Description of the task >> Your output should be the records below, word for word and picture-free.

BEGIN

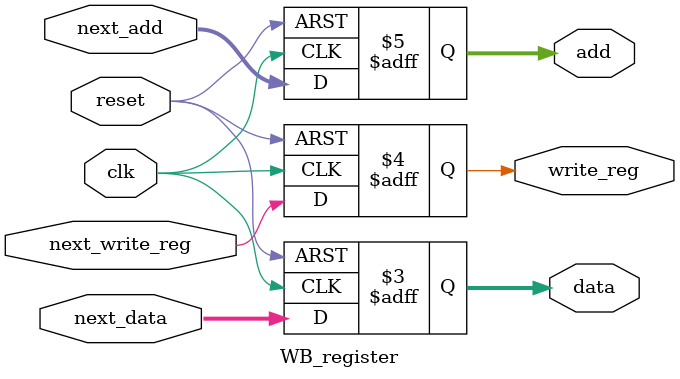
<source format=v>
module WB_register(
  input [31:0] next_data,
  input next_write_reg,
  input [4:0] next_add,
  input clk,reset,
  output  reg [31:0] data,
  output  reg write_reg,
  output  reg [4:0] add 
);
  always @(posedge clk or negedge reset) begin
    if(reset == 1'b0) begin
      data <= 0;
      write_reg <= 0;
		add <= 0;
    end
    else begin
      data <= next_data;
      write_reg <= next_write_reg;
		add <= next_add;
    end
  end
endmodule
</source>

END

Task response >>
<source format=v>
module WB_register(
  input [31:0] next_data,
  input next_write_reg,
  input [4:0] next_add,
  input clk,reset,
  output  reg [31:0] data,
  output  reg write_reg,
  output  reg [4:0] add 
);
  always @(posedge clk or negedge reset) begin
    if(reset == 1'b0) begin
      data <= 0;
      write_reg <= 0;
		add <= 0;
    end
    else begin
      data <= next_data;
      write_reg <= next_write_reg;
		add <= next_add;
    end
  end
endmodule
</source>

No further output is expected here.